A FILOSOFIA DO ESPIRITO E DA CULTURA


Publicado na Folha da Manhã, domingo 03 de junho de 1951

Prosseguindo no curso introdução historica à filosofia, o professor Roland Corbisier proferiu, quinta-feira ultima, no auditorio do Museu de Arte Moderna, a sua primeira conferencia sobre a "Filosofia Existencial de Heidegger".
Iniciou o professor Corbisier a sua conferencia salientando a importancia do pensamento de Heidegger no quadro da filosofia alemã contemporanea. Lembrou que Heidegger foi aluno de Husserl e seu substituto na Universidade de Heidelberg.
Assim com Scheler e Hartmann, Heidegger tambem sofreu uma profunda e decisiva influencia do autor das "Meditações Cartesianas". Afasta-se, porem, do mestre ao recusar a "redução fenomenologica", o que levou Husserl a acusar a sua doutrina de "autropologismo".
Heidegger se utiliza da fenomenologia apenas como metodo, capaz de permitir a constituição de uma ontologia geral.
A esse respeito, salientou o professor Corbisier que para Heidegger a "analitica existencial", isto é, a fenomenologia da existencia humana não é o objetivo ultimo da filosofia, mas uma introdução à ontologia geral. A metafisica encontra assim o seu ponto de partida na analise do "Dasein", isto é, da existencia humana. Essa precedencia explica-se por ser o homem o unico ente capaz de refletir e de formular a questão relativa ao ser. "O homem é o ente que se interroga sobre o ser de todo ente". Embora seja frequentemente incluido entre os filosofos existencialistas, o proprio Heidegger esclarece que "minhas tendencias filosoficas não podem ser classificadas na "Existenzphilosophie". A questão que me preocupa não é a da existencia do homem; mas a do ser em seu conjunto e enquanto tal".
O autor de "Sein und Zeit" estabelece uma distinção, intraduzivel em português, entre a sua analitica "existentiale" e a de Jaspers, por exemplo, que chama de "existentielle" por ser "a fenomenologia de uma existencia particular".
O ponto de partida da "analitica existencial" é o exame de uma estrutura ontologica unitaria e fundamental, que é o "in-der-Welt-sein", quer dizer, o "ser ou estar no mundo".

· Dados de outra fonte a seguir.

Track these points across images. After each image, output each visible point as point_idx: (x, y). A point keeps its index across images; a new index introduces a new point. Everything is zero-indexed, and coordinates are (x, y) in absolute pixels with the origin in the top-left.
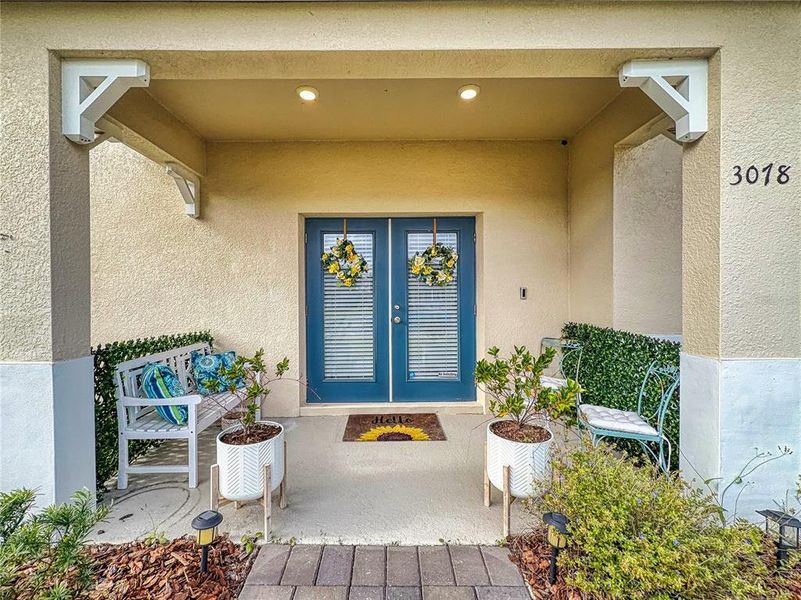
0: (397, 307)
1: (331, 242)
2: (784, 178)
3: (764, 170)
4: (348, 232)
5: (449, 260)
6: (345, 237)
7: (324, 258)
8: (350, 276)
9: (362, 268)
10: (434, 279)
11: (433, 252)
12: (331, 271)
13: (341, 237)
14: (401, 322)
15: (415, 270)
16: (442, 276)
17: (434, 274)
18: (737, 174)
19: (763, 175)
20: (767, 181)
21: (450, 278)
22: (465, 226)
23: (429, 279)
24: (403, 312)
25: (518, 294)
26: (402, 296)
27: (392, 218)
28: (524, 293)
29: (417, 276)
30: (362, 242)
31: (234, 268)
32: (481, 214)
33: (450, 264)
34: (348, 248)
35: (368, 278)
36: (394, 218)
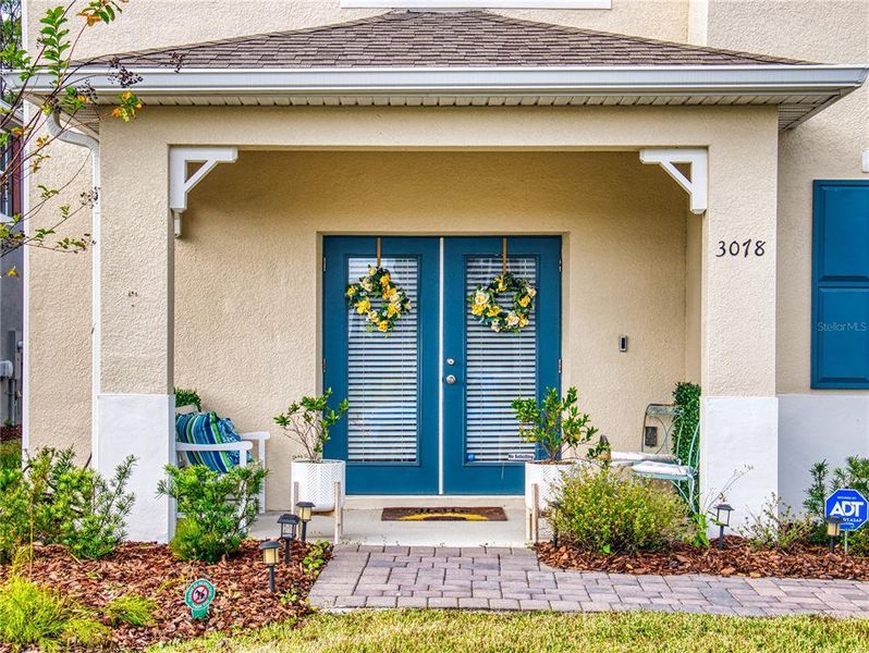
0: (451, 361)
1: (360, 269)
2: (760, 252)
3: (744, 244)
4: (382, 256)
5: (523, 296)
6: (379, 262)
7: (351, 292)
8: (386, 318)
9: (403, 308)
10: (502, 323)
11: (500, 285)
12: (360, 311)
13: (373, 263)
14: (456, 382)
15: (476, 310)
16: (513, 319)
17: (502, 316)
18: (722, 248)
19: (743, 249)
20: (746, 254)
21: (525, 322)
22: (547, 250)
23: (495, 323)
24: (460, 368)
25: (617, 345)
26: (458, 348)
27: (445, 237)
28: (624, 343)
29: (478, 318)
30: (402, 272)
31: (228, 306)
32: (568, 233)
33: (524, 302)
34: (383, 280)
35: (410, 321)
36: (450, 239)
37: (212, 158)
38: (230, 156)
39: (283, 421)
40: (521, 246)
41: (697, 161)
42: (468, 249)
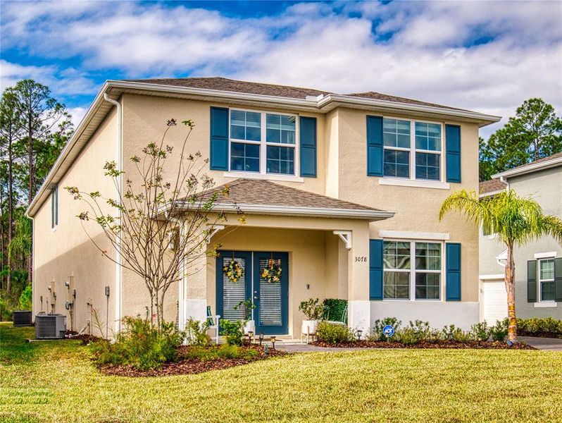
0: (255, 292)
1: (227, 260)
2: (365, 260)
3: (361, 258)
4: (236, 257)
5: (278, 271)
6: (233, 259)
7: (226, 269)
8: (236, 278)
9: (242, 274)
10: (272, 280)
11: (272, 268)
12: (228, 275)
14: (257, 299)
15: (264, 276)
16: (275, 278)
17: (272, 278)
18: (356, 259)
20: (362, 261)
21: (278, 280)
22: (284, 257)
23: (270, 280)
24: (258, 294)
25: (306, 287)
26: (257, 288)
28: (308, 286)
29: (264, 278)
30: (240, 262)
32: (292, 252)
33: (279, 273)
34: (236, 265)
35: (242, 279)
36: (254, 252)
37: (218, 228)
38: (223, 228)
39: (236, 308)
40: (276, 255)
41: (349, 234)
42: (262, 256)
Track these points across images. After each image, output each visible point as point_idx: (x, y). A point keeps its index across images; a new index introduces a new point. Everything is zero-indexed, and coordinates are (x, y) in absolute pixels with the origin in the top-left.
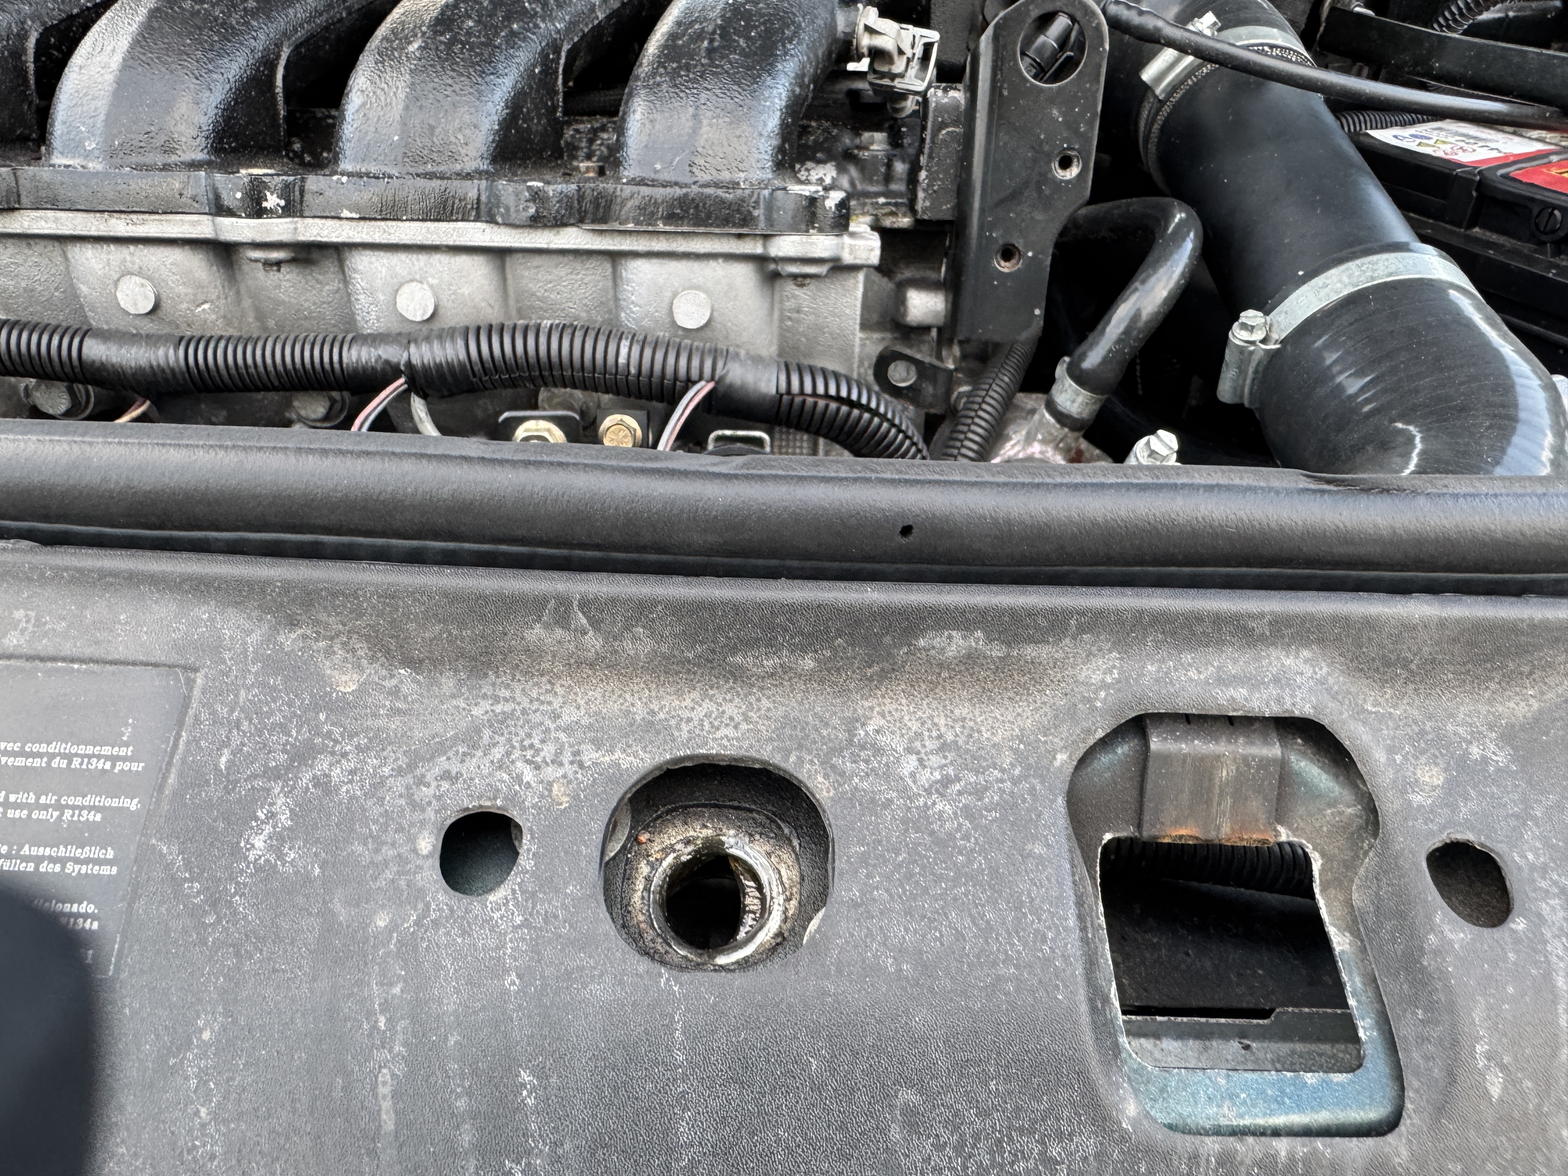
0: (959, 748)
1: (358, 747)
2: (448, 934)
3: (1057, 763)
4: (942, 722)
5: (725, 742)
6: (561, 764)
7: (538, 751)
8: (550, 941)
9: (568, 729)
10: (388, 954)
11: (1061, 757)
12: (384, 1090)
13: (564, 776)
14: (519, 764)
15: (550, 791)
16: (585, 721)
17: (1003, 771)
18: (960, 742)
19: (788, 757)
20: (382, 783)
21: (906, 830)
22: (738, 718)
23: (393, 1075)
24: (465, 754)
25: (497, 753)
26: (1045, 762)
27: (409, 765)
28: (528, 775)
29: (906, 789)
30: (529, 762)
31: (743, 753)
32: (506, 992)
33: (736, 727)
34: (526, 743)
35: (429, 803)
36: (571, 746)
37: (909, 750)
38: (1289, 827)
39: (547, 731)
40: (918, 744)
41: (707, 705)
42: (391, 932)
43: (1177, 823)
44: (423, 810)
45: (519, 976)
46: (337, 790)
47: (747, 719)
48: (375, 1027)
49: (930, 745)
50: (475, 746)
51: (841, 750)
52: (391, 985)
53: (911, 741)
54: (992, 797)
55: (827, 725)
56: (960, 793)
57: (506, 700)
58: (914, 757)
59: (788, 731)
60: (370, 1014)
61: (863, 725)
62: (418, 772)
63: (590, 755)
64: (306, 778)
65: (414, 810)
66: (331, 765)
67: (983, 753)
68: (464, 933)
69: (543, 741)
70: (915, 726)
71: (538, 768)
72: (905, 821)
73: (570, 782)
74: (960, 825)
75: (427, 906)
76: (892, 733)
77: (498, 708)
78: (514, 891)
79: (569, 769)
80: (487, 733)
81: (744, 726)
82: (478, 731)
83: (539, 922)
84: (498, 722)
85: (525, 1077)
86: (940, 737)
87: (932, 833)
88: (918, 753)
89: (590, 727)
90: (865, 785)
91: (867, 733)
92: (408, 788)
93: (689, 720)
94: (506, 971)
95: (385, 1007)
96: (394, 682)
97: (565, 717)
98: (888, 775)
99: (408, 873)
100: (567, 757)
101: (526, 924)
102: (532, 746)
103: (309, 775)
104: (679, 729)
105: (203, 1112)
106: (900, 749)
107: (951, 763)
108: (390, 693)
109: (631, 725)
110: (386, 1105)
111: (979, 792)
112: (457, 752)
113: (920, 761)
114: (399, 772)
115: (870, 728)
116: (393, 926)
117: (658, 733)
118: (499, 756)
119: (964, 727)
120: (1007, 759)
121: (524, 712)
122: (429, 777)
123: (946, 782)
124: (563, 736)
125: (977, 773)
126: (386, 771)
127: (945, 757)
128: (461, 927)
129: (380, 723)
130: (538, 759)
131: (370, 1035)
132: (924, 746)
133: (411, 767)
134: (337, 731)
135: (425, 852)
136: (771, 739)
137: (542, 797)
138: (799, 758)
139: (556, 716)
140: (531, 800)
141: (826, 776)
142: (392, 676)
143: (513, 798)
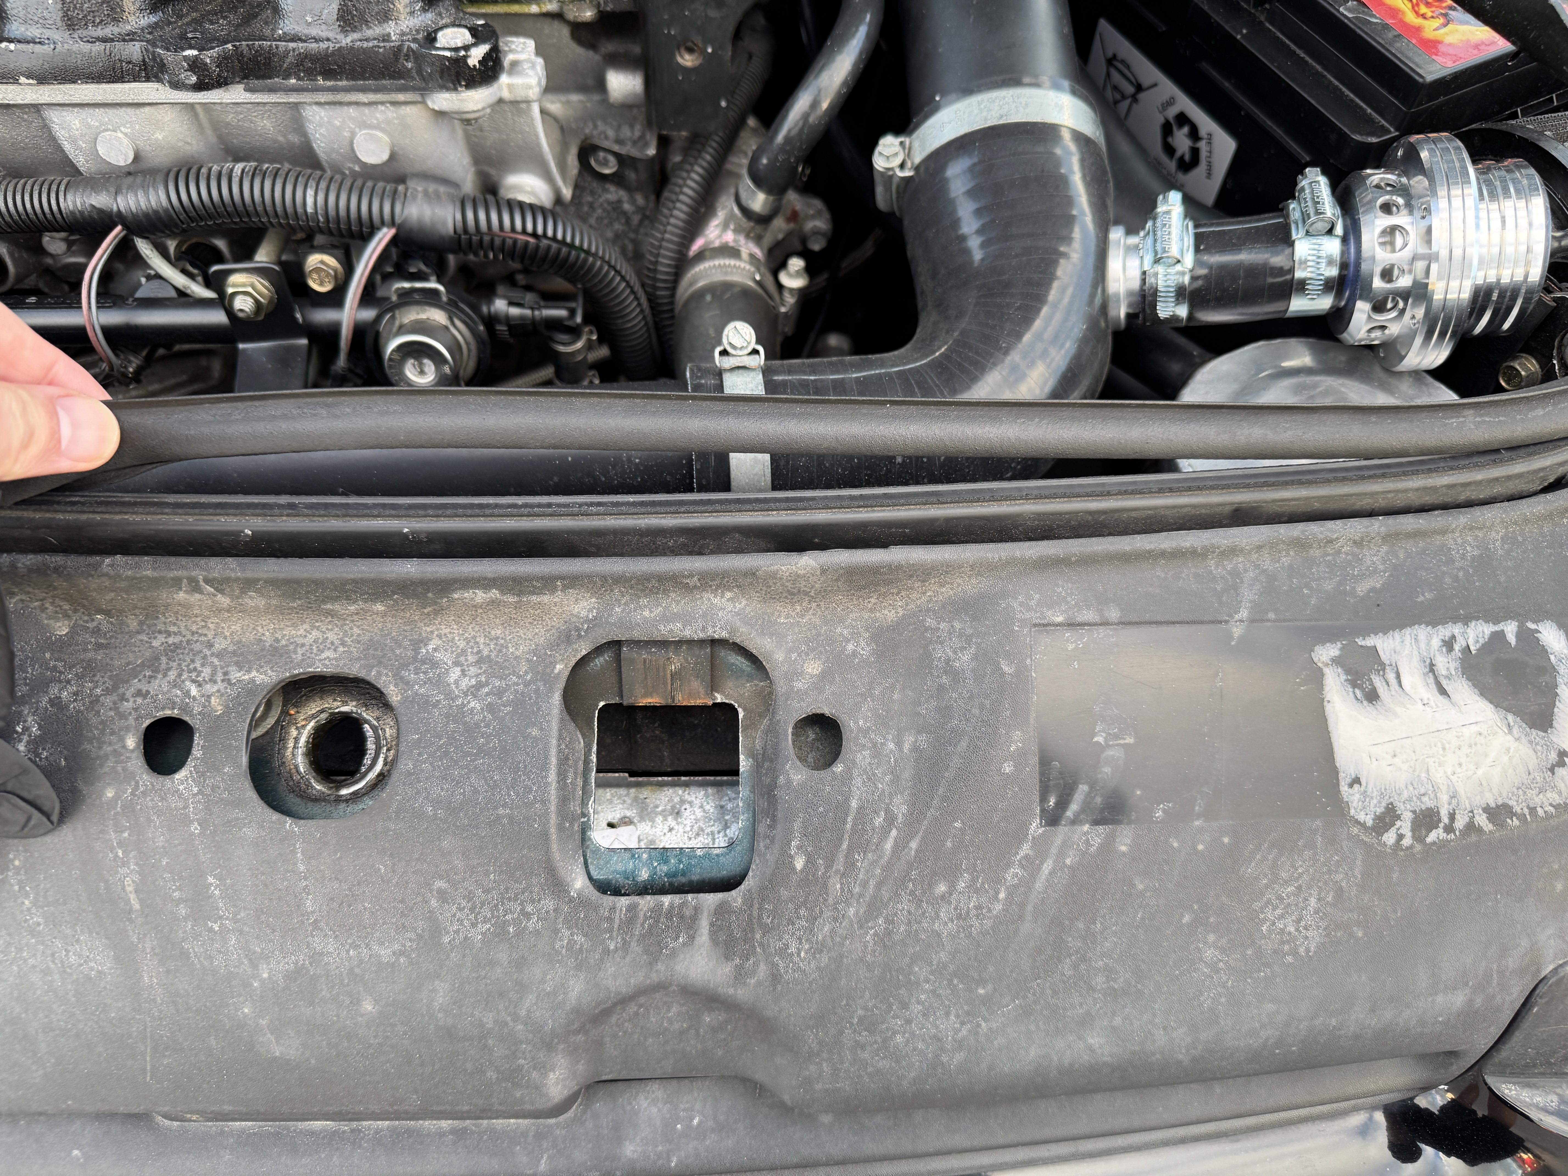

O conceito do "in-der-Welt-sein", disse o professor Corbisier, não passa da repercussão, no plano da autropologia, da tese fenomenologica da estrutura intencional da consciencia.
O homem e o mundo são termos correlatos e inseparaveis, pois assim como não é possivel admitir nem imaginar o homem fora do mundo, tambem não é possivel conceber o mundo fora da perspectiva humana, na qual se configura como mundo. Essa inserção ou "inerencia" no mundo constitui o proprio motivo da nossa existencia.
Entre os primeiros "existenciais" que revelam essa "inerencia" do "Dasein" no mundo, encontramos a "preocupação".
O ser humano se preocupa com este ou aquele objeto porque fundamentalmente é o ser preocupado com o mundo. O "Dasein" está assim em contacto com o mundo dos objetos ou dos "utensilios" e tambem em contacto com os outros "Dasein".
E porque o "Dasein" não é uma coisa, um objeto, mas um conjunto de possibilidades, sua vida é luta, esforço e conquista do proprio ser.
No seu "convivio" com os objetos e com os outros entes, o "Dasein" corre sempre o risco de perder-se, de alienar-se, diluindo-se na "objetividade" das coisas ou despersonalizando-se na existencia banal que se desenvolve sob a tirania do que Heidegger chama de "Das Man", isto é, "todo mundo". O "Dasein" pode, pois, perder-se na falta de autenticidade da existencia banal ou recuperar-se e encontrar-se a si mesmo na existencia autentica.
O exame desses dois modos de ser, que segundo Heidegger, se oferecem ao homem, será o assunto da proxima conferencia do professor Corbisier.